The team combined two very different phenomena — the piezoelectric effect and backscattering — to provide a modest data-rate, battery-free underwater sensor and data link, which they call a Piezo-Acoustic Backscatter (PAB) system. Backscatter itself is a well-known technique often used with passive RFID and other systems; it uses directed, impinging energy to stimulate, power, and provide a response, usually in the electromagnetic RF world. (Source: EE Times)
As Bill points out, the idea of energy harvesting – tapping sources of energy like wind, solar, underwater currents, and sea water – is inherently appealing. The sources are free for the asking, and, unlike oil and other extractive energy sources, are renewable. But the cost of developing free sources is high, which is why the work being done by the MIT team and others to make energy harvesting more feasible is so crucial – even if the MIT work is not aimed at providing energy at scale to fuel the grid.

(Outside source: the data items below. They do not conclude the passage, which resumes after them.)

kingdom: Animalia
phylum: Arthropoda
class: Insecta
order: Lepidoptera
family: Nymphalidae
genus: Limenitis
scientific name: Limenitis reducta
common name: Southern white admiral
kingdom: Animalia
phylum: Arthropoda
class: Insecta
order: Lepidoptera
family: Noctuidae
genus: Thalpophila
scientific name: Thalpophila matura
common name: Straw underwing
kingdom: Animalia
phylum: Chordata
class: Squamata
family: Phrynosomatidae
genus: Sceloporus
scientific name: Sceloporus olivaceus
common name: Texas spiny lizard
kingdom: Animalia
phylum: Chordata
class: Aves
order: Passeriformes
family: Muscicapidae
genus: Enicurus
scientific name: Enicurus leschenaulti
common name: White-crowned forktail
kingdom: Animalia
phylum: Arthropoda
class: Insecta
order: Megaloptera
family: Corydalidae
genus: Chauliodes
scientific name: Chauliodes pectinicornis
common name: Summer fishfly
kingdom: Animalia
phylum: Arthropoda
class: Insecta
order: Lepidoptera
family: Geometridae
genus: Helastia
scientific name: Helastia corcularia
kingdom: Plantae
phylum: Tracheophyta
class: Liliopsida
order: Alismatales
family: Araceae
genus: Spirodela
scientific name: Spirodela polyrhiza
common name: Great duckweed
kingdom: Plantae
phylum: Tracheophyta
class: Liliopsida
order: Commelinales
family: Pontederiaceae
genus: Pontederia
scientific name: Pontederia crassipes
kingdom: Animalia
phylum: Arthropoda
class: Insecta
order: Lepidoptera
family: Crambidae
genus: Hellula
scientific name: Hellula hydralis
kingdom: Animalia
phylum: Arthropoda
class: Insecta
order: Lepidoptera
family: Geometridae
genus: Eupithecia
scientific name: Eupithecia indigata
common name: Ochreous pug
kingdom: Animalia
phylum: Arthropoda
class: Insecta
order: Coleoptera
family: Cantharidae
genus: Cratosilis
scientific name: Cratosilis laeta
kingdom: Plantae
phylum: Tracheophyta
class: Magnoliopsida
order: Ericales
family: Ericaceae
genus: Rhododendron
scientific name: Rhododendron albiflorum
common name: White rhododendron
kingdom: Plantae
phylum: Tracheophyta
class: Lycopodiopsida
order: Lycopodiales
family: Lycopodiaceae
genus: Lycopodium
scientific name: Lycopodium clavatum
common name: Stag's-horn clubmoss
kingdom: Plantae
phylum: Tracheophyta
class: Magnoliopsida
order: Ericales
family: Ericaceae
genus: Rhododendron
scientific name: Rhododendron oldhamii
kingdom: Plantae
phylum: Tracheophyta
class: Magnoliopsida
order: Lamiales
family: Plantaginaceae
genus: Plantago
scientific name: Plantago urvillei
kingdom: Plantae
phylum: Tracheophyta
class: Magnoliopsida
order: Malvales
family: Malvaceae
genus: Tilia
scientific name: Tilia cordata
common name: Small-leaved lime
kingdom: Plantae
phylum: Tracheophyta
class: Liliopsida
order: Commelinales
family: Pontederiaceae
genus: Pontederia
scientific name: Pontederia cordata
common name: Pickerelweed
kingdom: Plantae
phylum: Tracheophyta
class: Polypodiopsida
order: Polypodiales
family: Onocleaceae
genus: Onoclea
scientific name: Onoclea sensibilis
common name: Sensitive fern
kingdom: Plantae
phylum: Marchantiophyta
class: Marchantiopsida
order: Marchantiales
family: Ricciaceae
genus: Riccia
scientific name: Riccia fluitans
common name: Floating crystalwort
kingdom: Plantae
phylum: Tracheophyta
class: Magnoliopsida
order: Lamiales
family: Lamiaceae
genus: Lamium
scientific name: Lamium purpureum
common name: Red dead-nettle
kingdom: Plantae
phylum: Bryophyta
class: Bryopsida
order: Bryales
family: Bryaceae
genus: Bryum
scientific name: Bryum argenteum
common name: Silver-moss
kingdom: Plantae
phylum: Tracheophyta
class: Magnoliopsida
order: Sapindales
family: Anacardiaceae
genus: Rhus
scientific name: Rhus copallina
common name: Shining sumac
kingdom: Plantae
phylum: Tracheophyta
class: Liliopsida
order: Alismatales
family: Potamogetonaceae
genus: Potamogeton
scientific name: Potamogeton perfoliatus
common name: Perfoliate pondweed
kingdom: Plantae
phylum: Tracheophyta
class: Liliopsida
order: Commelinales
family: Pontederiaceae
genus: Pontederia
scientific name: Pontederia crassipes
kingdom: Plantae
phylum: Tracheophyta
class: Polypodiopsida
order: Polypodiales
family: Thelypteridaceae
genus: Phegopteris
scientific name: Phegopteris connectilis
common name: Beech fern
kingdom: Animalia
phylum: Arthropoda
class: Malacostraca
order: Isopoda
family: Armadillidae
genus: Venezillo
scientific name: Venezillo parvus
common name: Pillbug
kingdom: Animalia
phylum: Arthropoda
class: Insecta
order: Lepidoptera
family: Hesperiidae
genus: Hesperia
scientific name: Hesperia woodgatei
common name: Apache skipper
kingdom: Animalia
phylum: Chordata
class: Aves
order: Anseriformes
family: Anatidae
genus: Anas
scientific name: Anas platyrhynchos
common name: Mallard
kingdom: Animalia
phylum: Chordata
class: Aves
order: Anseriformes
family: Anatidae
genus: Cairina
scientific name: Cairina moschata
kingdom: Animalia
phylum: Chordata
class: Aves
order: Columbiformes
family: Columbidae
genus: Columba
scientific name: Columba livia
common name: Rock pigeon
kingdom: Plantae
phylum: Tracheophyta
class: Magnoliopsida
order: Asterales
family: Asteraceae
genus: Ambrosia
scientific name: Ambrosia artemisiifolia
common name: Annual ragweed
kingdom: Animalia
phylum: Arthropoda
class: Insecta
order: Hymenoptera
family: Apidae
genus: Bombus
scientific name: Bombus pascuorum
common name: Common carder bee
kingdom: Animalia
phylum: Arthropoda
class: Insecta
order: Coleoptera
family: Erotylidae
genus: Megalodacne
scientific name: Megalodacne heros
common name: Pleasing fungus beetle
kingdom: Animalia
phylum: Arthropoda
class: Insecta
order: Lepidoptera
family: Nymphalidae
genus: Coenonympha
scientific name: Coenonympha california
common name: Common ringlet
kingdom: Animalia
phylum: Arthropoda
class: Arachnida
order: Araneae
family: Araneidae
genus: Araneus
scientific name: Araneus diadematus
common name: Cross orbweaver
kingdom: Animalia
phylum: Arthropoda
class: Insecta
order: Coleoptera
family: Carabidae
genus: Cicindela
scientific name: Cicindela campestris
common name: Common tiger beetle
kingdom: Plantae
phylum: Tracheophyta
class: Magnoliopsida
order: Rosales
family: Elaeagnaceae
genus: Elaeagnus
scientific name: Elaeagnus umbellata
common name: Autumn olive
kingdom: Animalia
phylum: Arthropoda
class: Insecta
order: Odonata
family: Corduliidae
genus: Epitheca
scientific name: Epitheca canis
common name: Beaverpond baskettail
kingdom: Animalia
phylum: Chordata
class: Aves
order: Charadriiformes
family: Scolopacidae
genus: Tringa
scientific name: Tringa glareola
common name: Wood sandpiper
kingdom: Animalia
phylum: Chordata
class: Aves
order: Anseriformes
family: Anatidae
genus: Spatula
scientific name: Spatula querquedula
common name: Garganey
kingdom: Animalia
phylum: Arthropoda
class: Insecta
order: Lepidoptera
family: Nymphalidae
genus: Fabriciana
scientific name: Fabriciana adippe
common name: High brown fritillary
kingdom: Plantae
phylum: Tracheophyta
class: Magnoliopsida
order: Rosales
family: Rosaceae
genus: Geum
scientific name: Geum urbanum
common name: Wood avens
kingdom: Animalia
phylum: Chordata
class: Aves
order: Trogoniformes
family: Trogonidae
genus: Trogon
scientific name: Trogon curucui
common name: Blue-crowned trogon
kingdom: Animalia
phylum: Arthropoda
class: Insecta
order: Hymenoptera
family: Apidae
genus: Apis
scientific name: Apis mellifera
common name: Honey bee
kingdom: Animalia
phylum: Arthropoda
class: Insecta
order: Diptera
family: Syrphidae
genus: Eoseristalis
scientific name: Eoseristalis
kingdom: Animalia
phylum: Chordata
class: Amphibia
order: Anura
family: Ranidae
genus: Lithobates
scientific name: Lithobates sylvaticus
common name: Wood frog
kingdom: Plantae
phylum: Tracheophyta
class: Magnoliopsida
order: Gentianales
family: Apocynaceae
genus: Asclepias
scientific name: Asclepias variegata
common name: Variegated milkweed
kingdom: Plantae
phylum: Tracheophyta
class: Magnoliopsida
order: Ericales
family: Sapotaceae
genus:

The applications for this project are largely around oceanography: sea temperature monitoring to track climate change and marine life movement. The solution being developed by MIT researchers will allow scientists to deploy large networks of sensors that can operate for prolonged periods without human intervention. These networks of sensors, something of an IOT that runs underwater, gather data and transmit it to devices on the surface.
Here’s how it works:
In the MIT team’s PAB system, a transmitter sends directed acoustic (pressure) waves through water toward a submerged piezoelectric sensor and circuit that has stored the sensed data — which could be water temperature, flow, salinity, or other parameter of interest. This submerged node has a circuit board that houses a piezoelectric resonator, an energy-harvesting unit, and a microcontroller. When this energy wave hits the sensor, the piezo material vibrates and stores the resulting electrical charge — that’s the beginning of the energy-harvest cycle. Next, the sensor uses that stored energy to reflect or to not reflect a wave back to a receiver. The receiver sees a reflection as a 1 and a non-reflection as a 0 — and can so decode the serial data stream.
Those 1’s and 0’s, as is so often the case, are key.
“Once you have a way to transmit 1s and 0s, you can send any information,” said co-author Fadel Adib, an assistant professor in the MIT media lab and the department of electrical engineering and computer science and founding director of the Signal Kinetics Research Group. “Basically, we can communicate with underwater sensors based solely on the incoming sound signals whose energy we are harvesting.”
So far the MIT research has been done in the lab, not in the ocean. (That’s a picture of the tank used for the experiments.) The next step is to test in real-world conditions, where water salinity and wave movements will vary.
Overall, an interesting story that I’m glad I took off the virtual shelf of my backlogged, bookmarked library.